++++ Data excerpts ++++

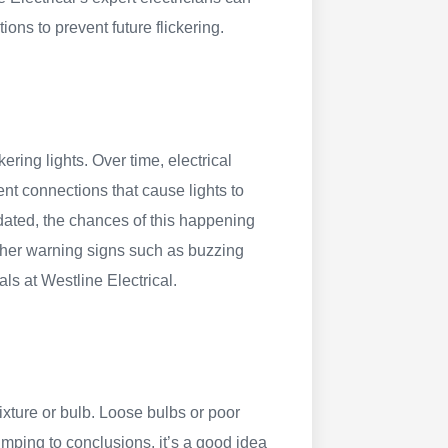
ns to prevent future flickering.
kering lights. Over time, electrical
nt connections that cause lights to
tdated, the chances of this happening
 other warning signs such as buzzing
als at Westline Electrical.
ixture or bulb. Loose bulbs or poor
jumping to conclusions, it’s a good idea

++++

— What is expected —
Could you print all of the lines above again, word for word, and leave out the pictures?

— Your solution —
ns to prevent future flickering.
kering lights. Over time, electrical
nt connections that cause lights to
tdated, the chances of this happening
 other warning signs such as buzzing
als at Westline Electrical.
ixture or bulb. Loose bulbs or poor
jumping to conclusions, it’s a good idea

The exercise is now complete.